Bruns selectively employs a non-transformative approach to materials, often incorporating recognizable found objects like Styrofoam packing into her work. This suggests a fluid connection between cultural vocabularies and expectations. Unlike her earlier work that maintained ties to traditional representation of the human body, Bruns’s new creations invest in the ability of myth and cultic power to transform materials as opposed to representation. Bruns is tapping into the realm of expression that flirts with primordial and introspective emotional states that don’t easily translate into language, evoking at once a sense of ancient mysticism, ritualistic power and contemporary psychology.

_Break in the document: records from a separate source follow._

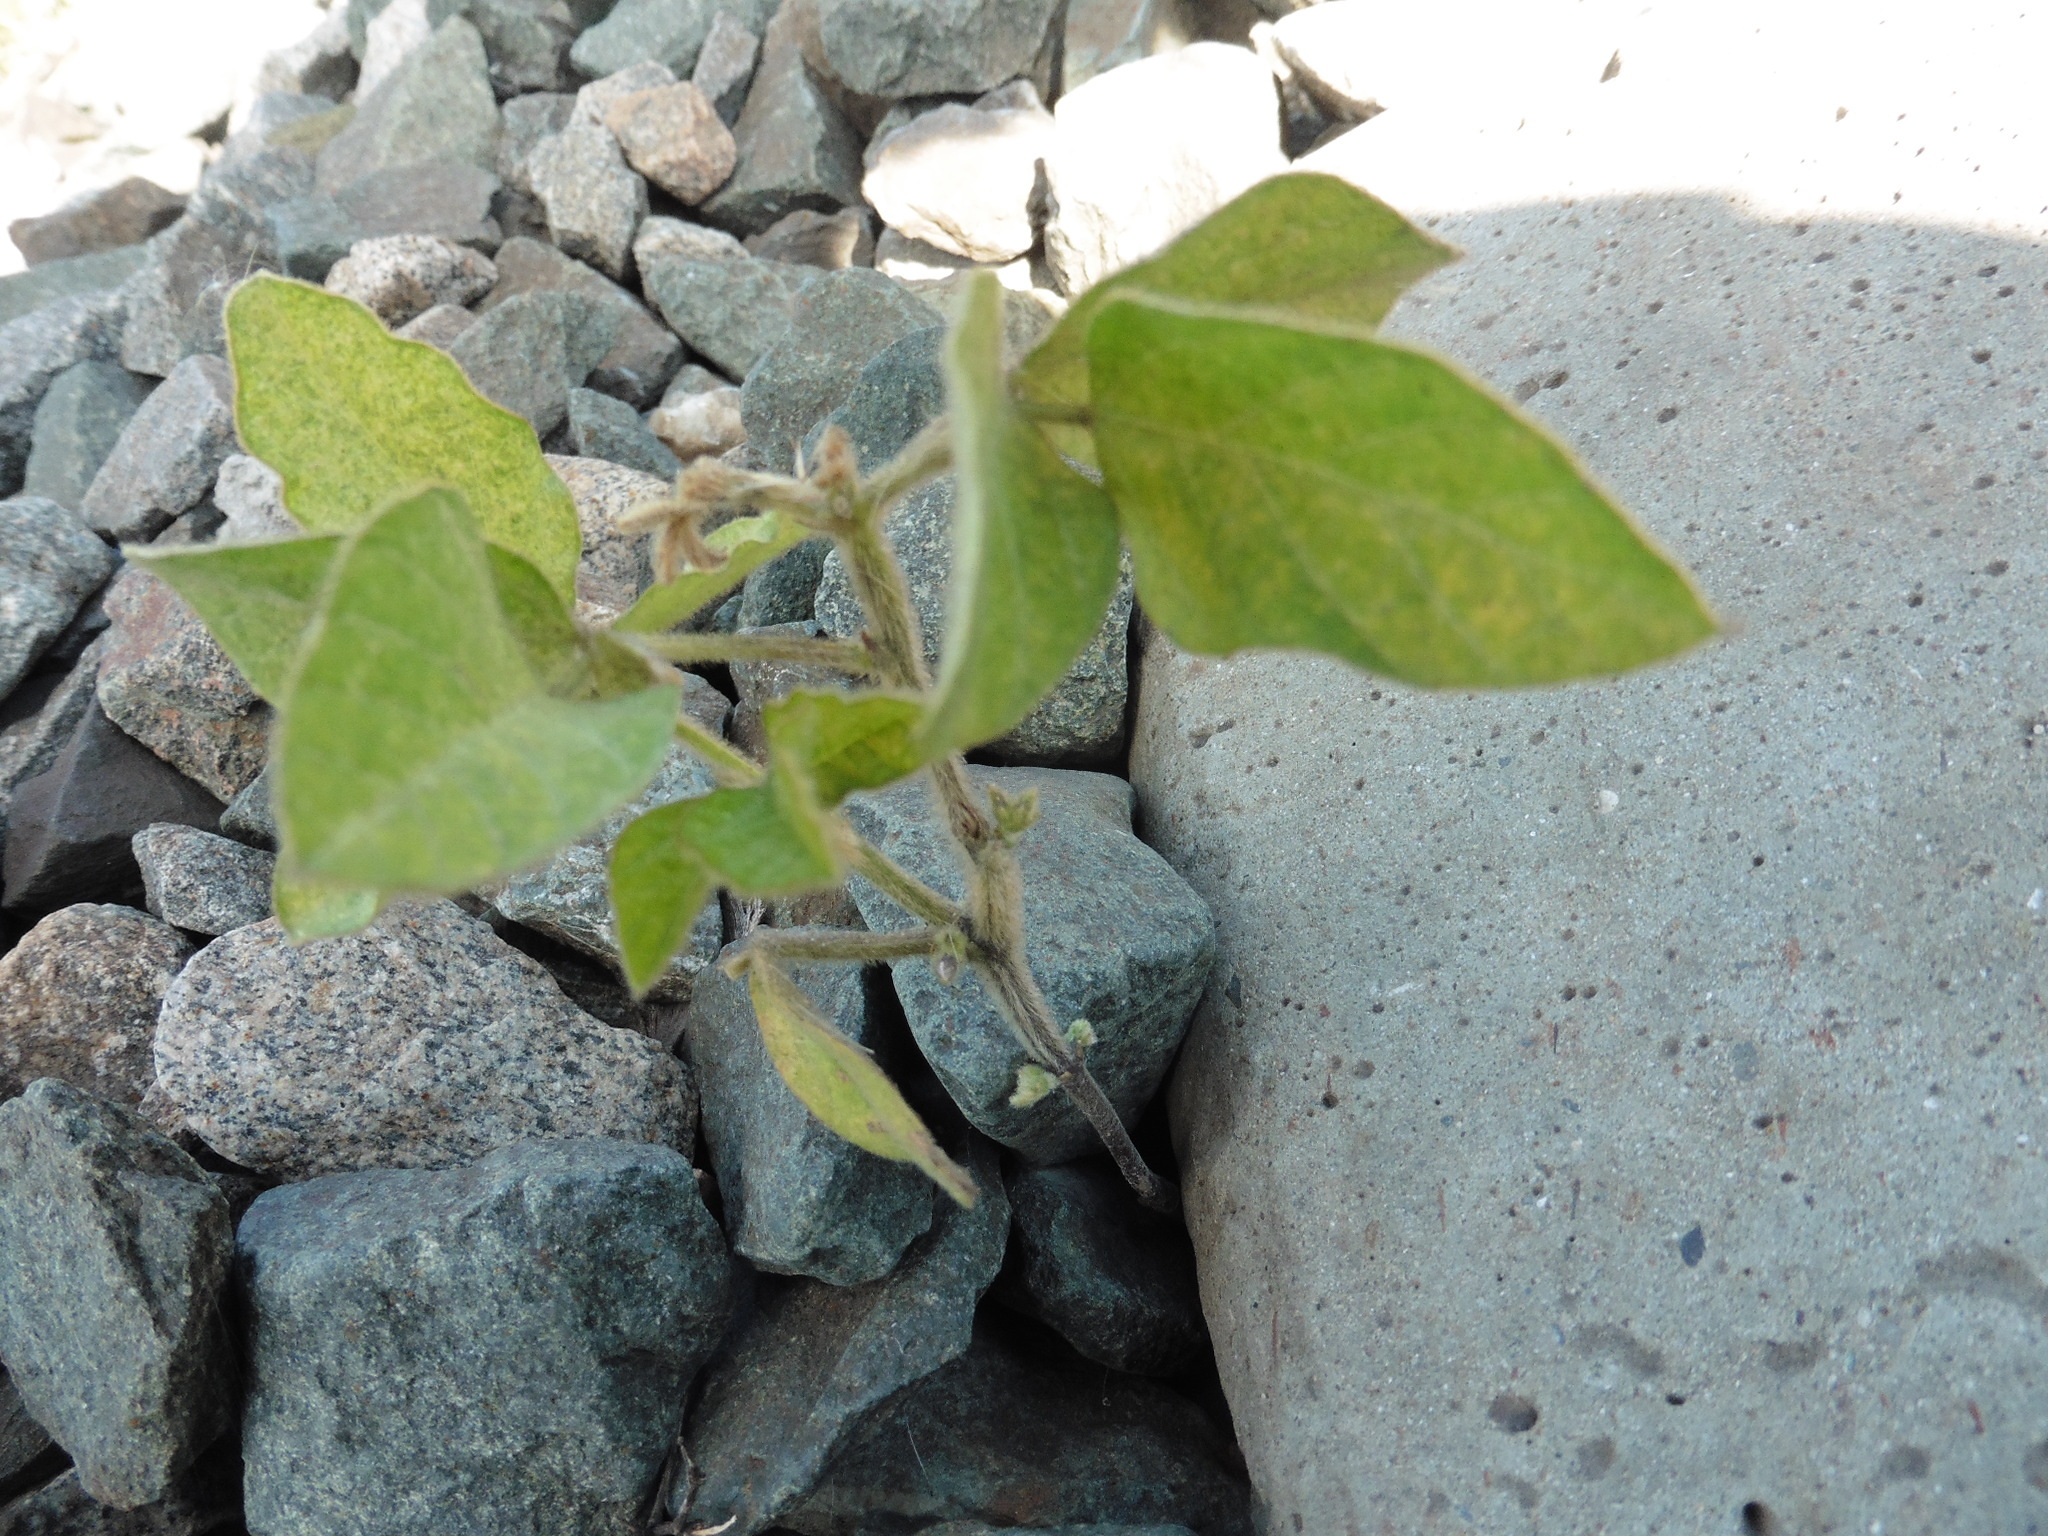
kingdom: Plantae
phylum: Tracheophyta
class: Magnoliopsida
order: Fabales
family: Fabaceae
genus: Glycine
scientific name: Glycine max
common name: Soya-bean
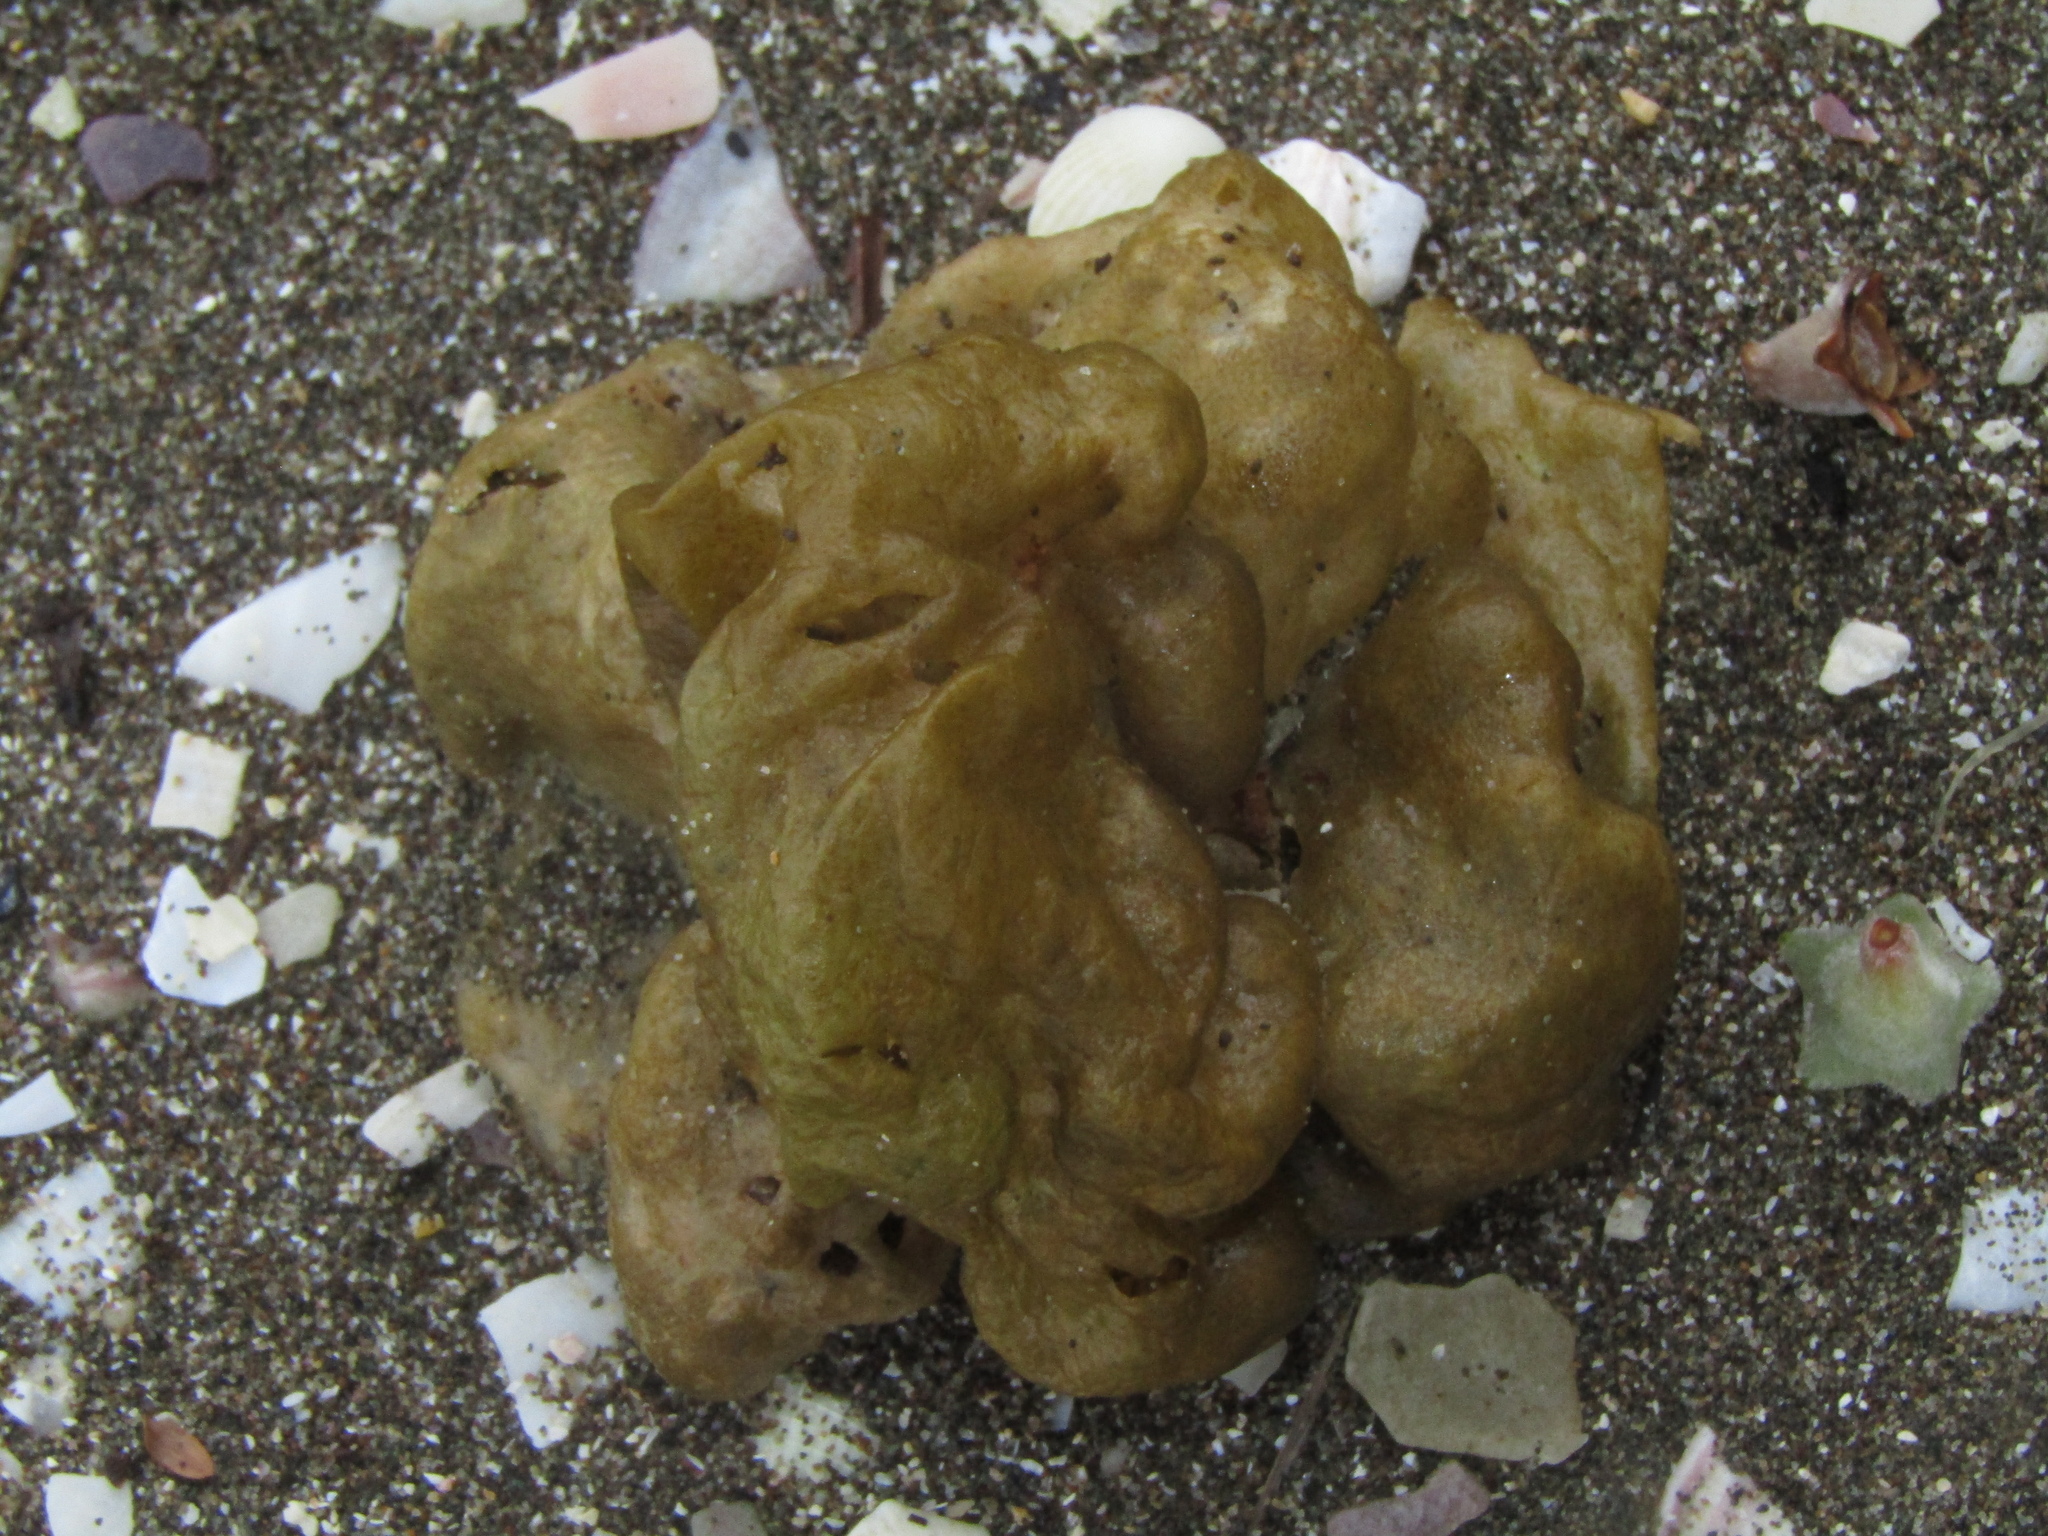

Her pieces resonate with traditional objects from the distant past, yet they remain palpably contemporary and enigmatic.

Carol Bruns’s exhibition at White Columns serves as an invitation to explore the intersection of ancient symbolism with contemporary concepts of self. Her pieces remind us of the enduring potency of myth and ritual, while mining the contradictions of the contemporary psyche.

Carol Bruns at White Columns from July 13 – August 26, 2023. White Columns, 91 Horatio Street, New York, NY 10014. Tuesday–Saturday, 11AM–6 PM.